**RECORD EXCERPTS:**
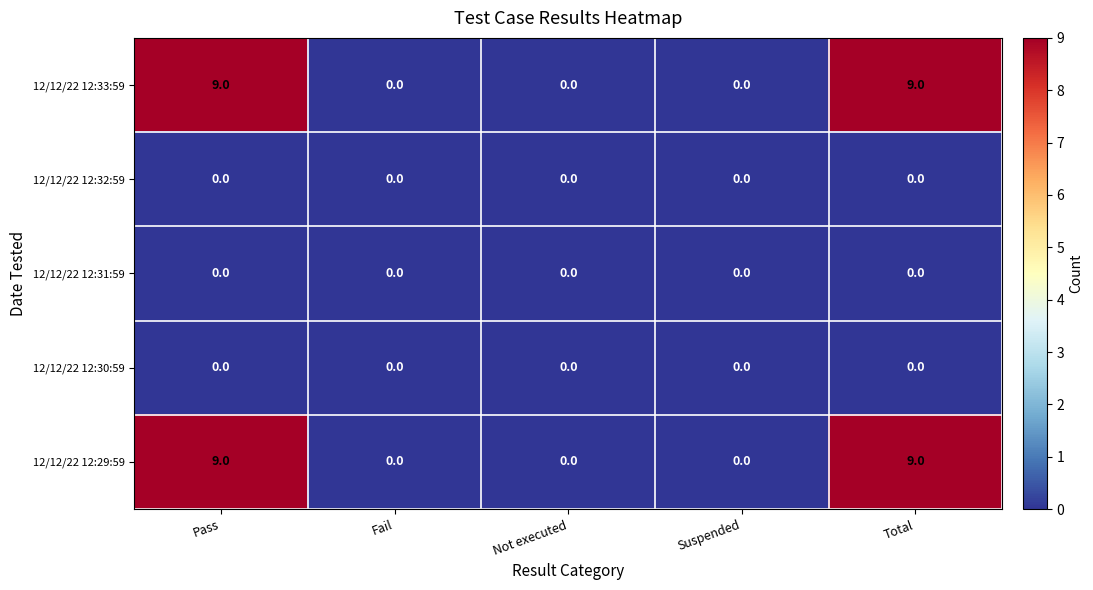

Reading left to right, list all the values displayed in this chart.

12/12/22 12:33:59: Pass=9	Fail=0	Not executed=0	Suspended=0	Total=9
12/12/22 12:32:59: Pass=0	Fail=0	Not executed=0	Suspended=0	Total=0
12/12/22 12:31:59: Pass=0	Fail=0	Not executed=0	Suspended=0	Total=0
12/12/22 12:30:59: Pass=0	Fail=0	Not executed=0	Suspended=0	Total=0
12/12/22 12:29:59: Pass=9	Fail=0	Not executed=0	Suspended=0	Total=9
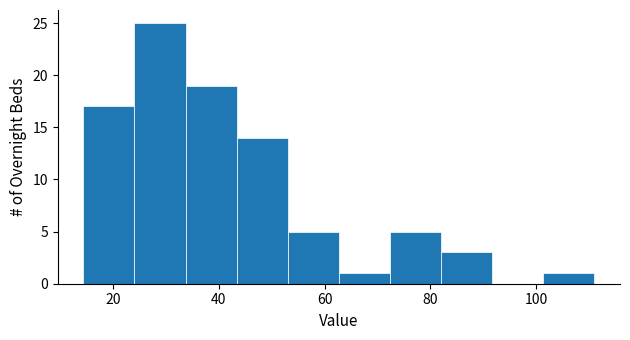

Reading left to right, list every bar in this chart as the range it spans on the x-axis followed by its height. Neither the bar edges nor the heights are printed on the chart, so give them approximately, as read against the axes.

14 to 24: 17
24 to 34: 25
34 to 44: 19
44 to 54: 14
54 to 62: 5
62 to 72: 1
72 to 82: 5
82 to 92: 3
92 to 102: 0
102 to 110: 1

...

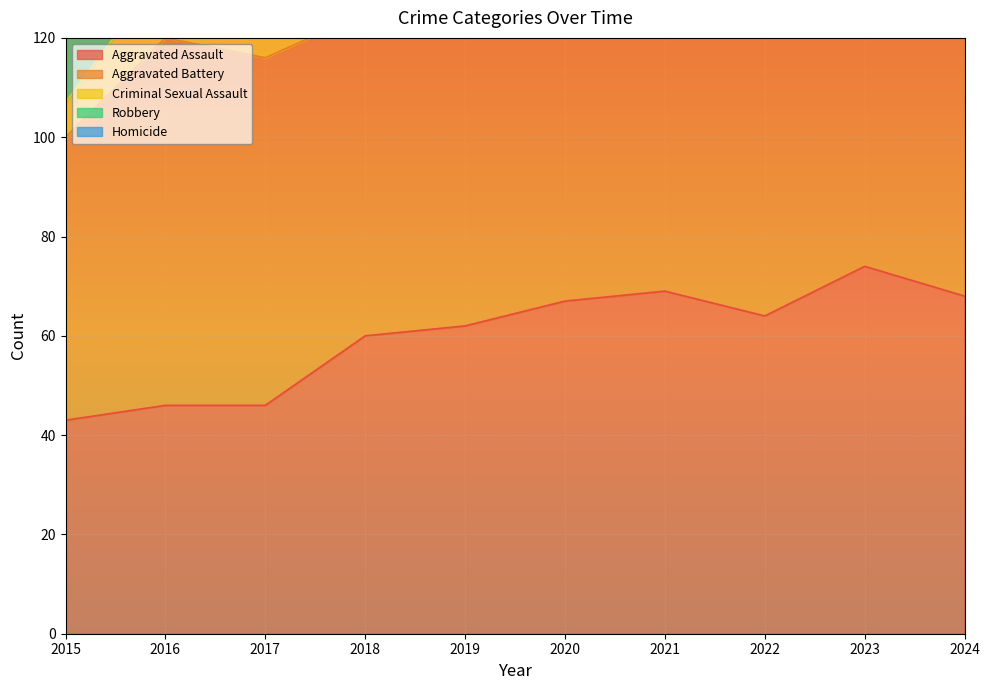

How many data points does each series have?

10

**EXERCISE DIRECTIONS:** Rewrite the lines of the listing above as a numbered list, beginning with the line that contains "14 to 24: 17" and continuing through the line that contains "102 to 110: 1", and omit any blank lines.

**RESPONSE TO THE TASK:**
1. 14 to 24: 17
2. 24 to 34: 25
3. 34 to 44: 19
4. 44 to 54: 14
5. 54 to 62: 5
6. 62 to 72: 1
7. 72 to 82: 5
8. 82 to 92: 3
9. 92 to 102: 0
10. 102 to 110: 1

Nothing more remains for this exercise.